Sebentar lagi kita bakal menggelar pemilihan kepala daerah (pilkada) serentak Tahun 2020. Perhelatan ini menjadi sukacita atau keriangan politik bagi seluruh masyarakat. Momentum coblosan pilkada nampaknya masih dalam musim perjuangan menghadapi dan mengatasi pandemi covid-19.
Tak kota tak desa selain masih perlu intervensi pemerintah berupa bantuan stimulan terdampak covid-19, keduanya juga masih butuh kucuran anggaran kesehatan, ekonomi, sosial, pendidikan, dll untuk keluar dari belenggu kemiskinan dan penggangguran juga kesenjangan. Menjelang pilkada tahun ini, nampaknya desa penting dipasok lebih banyak lagi soal gizi politik.
Gizi politik berupa pasokan aliran informasi yang utuh atas gelaran pemilu, praktik berdemokrasi yang sehat dan fair, hak dan kewajiban warga negara, di samping pentingnya keteladanan dari para politikus dan elit lain dalam menyikapi atas PR bangsa, bagaimana menjadi desa yang mandiri, dewasa dan mengakar.
Jika sekarang baru mulai memberi perhatian dan memikirkan tentang desa dengan segenap problemanya, itu tidak salah. Akan lebih merasa bersalah ketika seumur hidup kita tak pernah memberikan kontribusi konstruktif bagi pedesaan.
Tak keliru juga kala baru di tahun ini hadir bahkan berhamburan melakukan pendekatan dan merasa berkewajiban melunasi hutang politiknya kepada masyarakat desa.
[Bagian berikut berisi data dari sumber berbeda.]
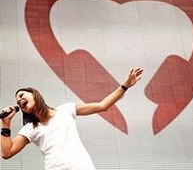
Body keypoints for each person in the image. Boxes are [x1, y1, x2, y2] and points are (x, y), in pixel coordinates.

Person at [1, 68, 143, 170]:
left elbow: (102, 105)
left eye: (21, 95)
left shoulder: (65, 110)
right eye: (17, 101)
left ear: (34, 95)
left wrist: (125, 85)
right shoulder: (30, 129)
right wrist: (6, 123)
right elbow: (7, 153)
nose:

Seluruh pihak hadir melakukan inventarisasi poblem, mendiskusikan, brainstorming bersama menggali akar permasalahan desa.
Juga menawarkan alternatif pemecahan hingga memberi solusi meskipun bukan panasea (obat mujarab) tapi sedikitnya mampu mentransformasi sosiokultur warga : dari yang malas ke rajin, semula individu menjadi gotong royong dan dari berganting menjadi independen.
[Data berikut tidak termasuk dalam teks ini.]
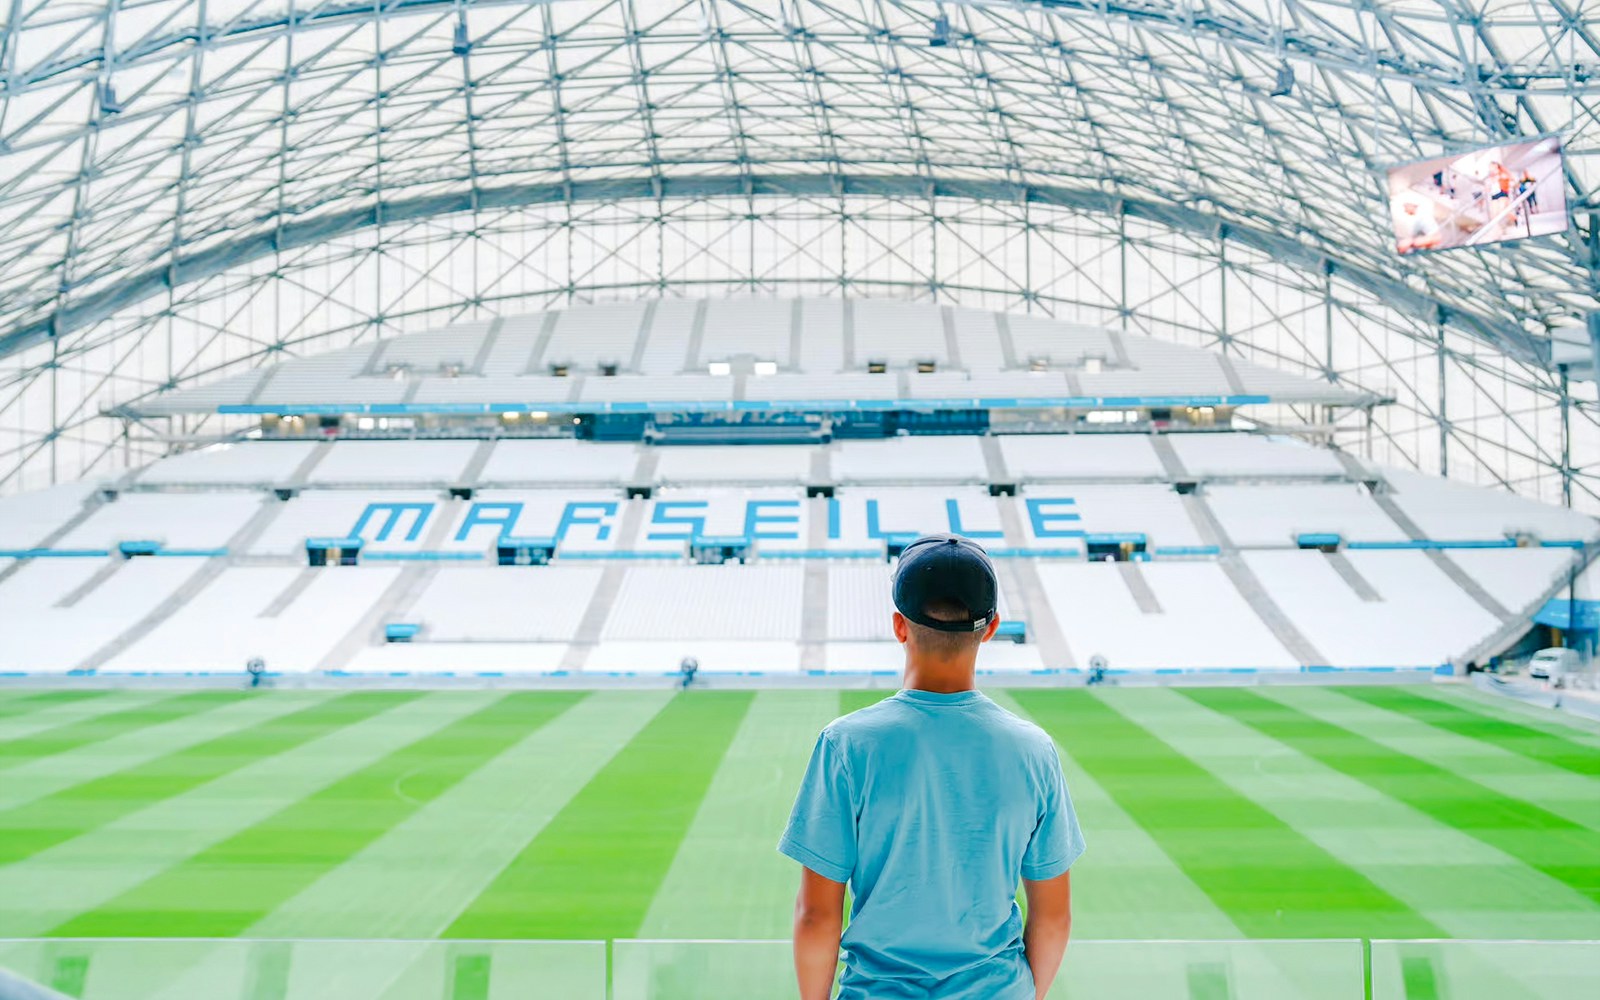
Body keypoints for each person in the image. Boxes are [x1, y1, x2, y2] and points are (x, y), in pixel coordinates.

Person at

 Masyarakat yang awalnya konsumtif bergeser ke produktif maupun berangkat buta IT menjadi tidak gaptek bahkan jika bermula apatis menuju partisipatif. Juga yang sejak awal golput menjadi masyarakat yang sadar dan berpartisipasi penuh memberikan suara pada pesta demokrasi. Atau sekurangnya, warga dengan kerelaannya hadir dalam berbagai forum musyawarah desa, karena hal sederhana itu akan turut menentukan nasib masa depan mereka.
Memang, bantuan dana maupun fisik penting, tapi sekali lagi gizi politik juga tidak kalah penting untuk menghela desa keluar dari kecemasannya. Cemas melakukan kesalahan, takut mengekspresikan diri, maupun ragu-ragu dalam memberikan jawaban kepada publik atas kekurangan desa selama ini. Atau dalam konteks up date, yakni desa masih takut jika harus berperkara hukum ketika meng-SPJ-kan penggunanan dana desa karena kekurangpemahaman Kades dan perangkatnya.
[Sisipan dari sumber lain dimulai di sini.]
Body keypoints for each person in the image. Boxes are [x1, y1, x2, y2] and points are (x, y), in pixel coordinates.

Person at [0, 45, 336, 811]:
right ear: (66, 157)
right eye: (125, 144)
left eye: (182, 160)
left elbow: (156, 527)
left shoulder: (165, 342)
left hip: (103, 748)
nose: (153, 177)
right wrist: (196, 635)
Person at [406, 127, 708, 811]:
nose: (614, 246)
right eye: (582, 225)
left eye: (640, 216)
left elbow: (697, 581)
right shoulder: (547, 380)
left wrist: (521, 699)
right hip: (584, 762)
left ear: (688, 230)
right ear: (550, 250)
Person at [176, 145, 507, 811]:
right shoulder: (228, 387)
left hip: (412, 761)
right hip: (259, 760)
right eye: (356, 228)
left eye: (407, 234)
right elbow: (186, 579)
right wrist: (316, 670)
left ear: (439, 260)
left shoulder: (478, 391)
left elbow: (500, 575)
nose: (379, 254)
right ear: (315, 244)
Desa menjadi pangkal harapan pasokan gizi politik ini atas dua pertimbangan. Pertama, saat perumusan gizi politik bisa merujuk kepada kondisi eksisting desa hari ini meski tentu saja tak sama persis. Sejak zaman kolonial, kemerdekaan, reformasi, desa menjadi basis merumuskan peta politik perjuangan dan pembangunan sehingga desa sekarang pun tetap layak digelontor gizi politik yang tentu saja tak hanya berhenti menjelang atau menghadapi tahun politik.
Kedua, untuk mengantisipasi dan dalam rangka menaikkan angka partisipasi politik orang desa dalam pesta serentak demokrasi, maka aliran gizi politik ke titik titik pedesaan sudah seharusnya bukan menjadi komoditas mahal, harapannya jangkar moral politik pedesaan pun semakin matang dan tak rentan dijual belikan.
Untuk itu, tak kurang layaknya untuk merawat kondusifitas dan kesadaran politik masyarakat desa, dalam hal ini pemerintah desa maupun pemda perlu menerbitkan aturan-aturan baru yang mampu membangun kolaborasi dan kerukunan warga desa, sehingga nihil gejolak masyarakat.